=== Texto para leitura ===
+ + + +

O curioso é que enquanto a Nestlé gastava milhões para ter palavras esboçadas dentro da canção, a comunidade dançava festas de colheitas, mostrava a comida ritualizada e a força da união que o alimento traz – ainda que a marca tente com enlatados tirar este aspecto tão caro a nós, povo brasileiro. 

Mais uma vez, a fresta venceu e burlou, à sua maneira, poderosos da máquina de dinheiro. Dos camarotes, os executivos da empresa quiçá se deram conta de que aquela não foi a avenida da Nestlé, mas dos seres que ajudaram a construir a nossa cultura alimentar.

Ainda que logos imensos da marca apareçam ao longo do desfile, ainda que tenha uma ala inteira falando sobre trigo e a industrialização do cereal, o que ocorreu nas caixas de bateria do mestre Odilon foi partido-alto, toque identificado por Nei Lopes e Luís Antonio Simas em Dicionário da História Social do Samba como proveniente dos batuques bantos ocidentais e com origens que remontam às atividades da zona portuária da cidade do Rio de Janeiro, na época em que ainda era a capital do país. Foi durante uma espécie de encontro do samba rural baiano e do calango do Sudeste que a Nestlé tentou vender leite Ninho.

+ + + +

=== Registros de dados ===
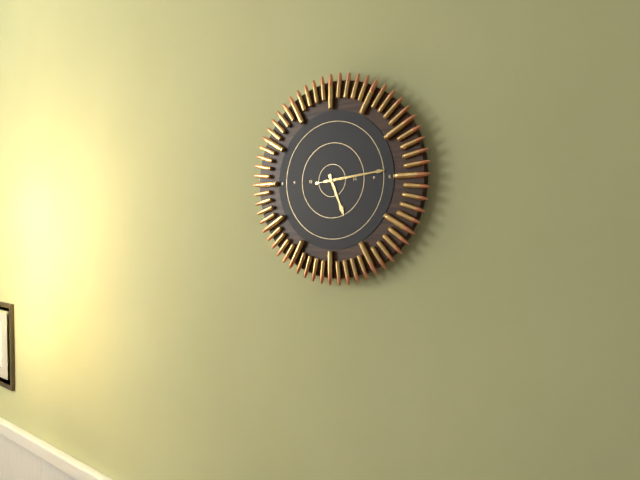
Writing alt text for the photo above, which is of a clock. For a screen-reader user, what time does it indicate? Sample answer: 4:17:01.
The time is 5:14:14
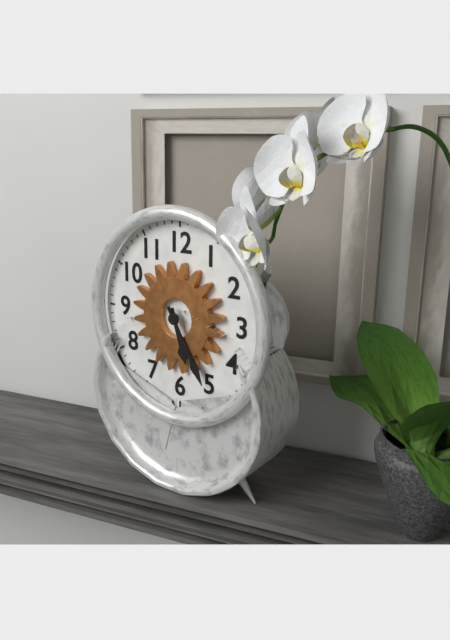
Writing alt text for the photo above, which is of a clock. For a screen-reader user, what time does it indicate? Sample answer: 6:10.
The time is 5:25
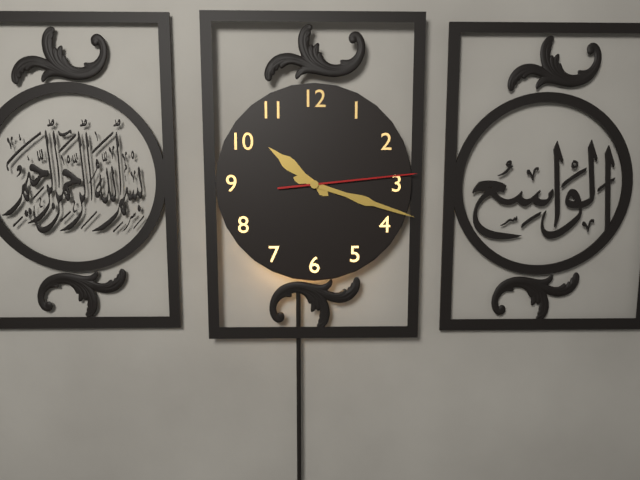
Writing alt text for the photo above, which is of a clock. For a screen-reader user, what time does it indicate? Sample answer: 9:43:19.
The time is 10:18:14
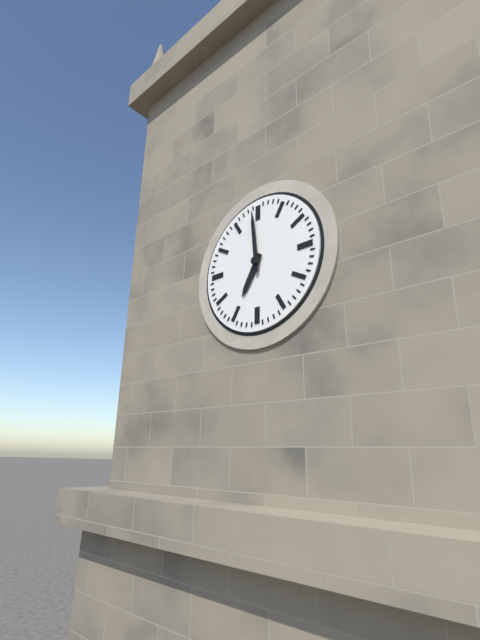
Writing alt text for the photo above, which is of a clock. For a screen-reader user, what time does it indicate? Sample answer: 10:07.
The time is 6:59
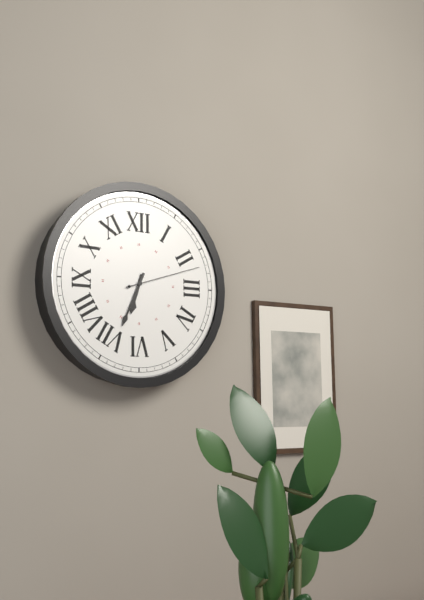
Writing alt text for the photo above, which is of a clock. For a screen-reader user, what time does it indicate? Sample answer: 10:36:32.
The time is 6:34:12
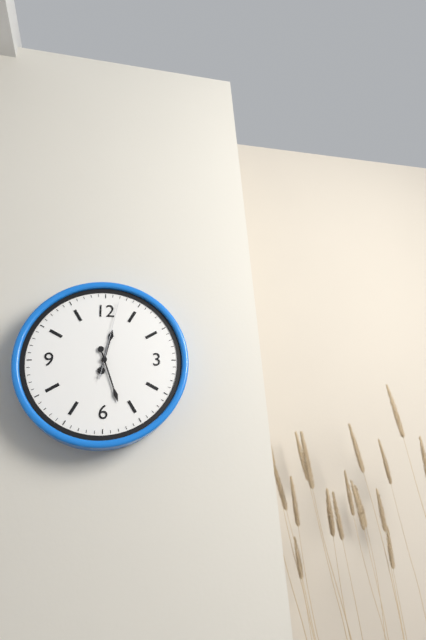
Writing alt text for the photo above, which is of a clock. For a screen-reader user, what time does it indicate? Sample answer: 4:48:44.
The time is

+ + + +

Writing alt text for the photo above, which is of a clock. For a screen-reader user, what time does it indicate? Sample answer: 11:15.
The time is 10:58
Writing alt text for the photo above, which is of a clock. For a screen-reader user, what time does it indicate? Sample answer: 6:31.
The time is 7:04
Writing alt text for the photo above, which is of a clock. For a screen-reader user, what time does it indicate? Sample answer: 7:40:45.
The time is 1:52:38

+ + + +

=== As tarefas ===
(A) As afirmações abaixo concordam com o texto sobre a Nestlé no desfile de samba? Responda sim ou não a cada uma, citando literalmente as palavras do texto que decidem a resposta. (i) O toque das caixas de bateria do mestre Odilon foi partido-alto. (ii) Nenhuma ala do desfile tratou do trigo. (iii) Segundo o Dicionário da História Social do Samba, o partido-alto vem dos batuques bantos ocidentais.
(B) Como prosseguiria o texto sobre a Nestlé no desfile de samba? Continue-o a partir da última frase apresentada.

=== Resultados das tarefas ===
(A)
(i) Sim: "o que ocorreu nas caixas de bateria do mestre Odilon foi partido-alto".
(ii) Não: "ainda que tenha uma ala inteira falando sobre trigo e a industrialização do cereal".
(iii) Sim: "como proveniente dos batuques bantos ocidentais".

(B)
Esta mesma escola, 15 anos depois, vem com um novo enredo. No carnaval de 2020, a Grande Rio irá falar sobre Joãozinho da Goméia, um pai de santo, filho de Oxóssi, o Orixá protetor das matas, e que, rezam as lendas, recebia também um Caboclo Pedra Preta, identificado por algumas crenças como a divindade responsável por quebrar encantos e demandas. Dessa vez, é mais notável a exaltação à natureza e às tradições ancestrais. E ficamos aqui torcendo que “seo” Pedra Preta, com todo o respeito, tire toda a uruca que a Nestlé tenha espalhado pelo mundo. 

A historia de tradições ancestrais de Joãozinho da Gomeia será enredo da Grande Rio este ano (Youtube)

E não é só essa agremiação que faz isso, não. Muitas escolas trazem ritos, passagens, figuras, festas populares e a comida tradicional também como temática de carnavais. Em 2015, o Salgueiro, por exemplo, falou sobre a culinária mineira. Inovou ao bater panelas pelo motivo e forma correta: o objeto se tornou instrumento da ala de bateria. E o samba versou a história da seguinte maneira: 

“Tem amor nesse tempero, Salgueiro

Esse trem é bom demais

Vem dos tempos dos meus ancestrais

Foi o índio que ensinou

Com sua sabedoria

O jeito de aproveitar

Tudo que a terra dá, no dia-a-dia

É de dar água na boca, se lambuzar”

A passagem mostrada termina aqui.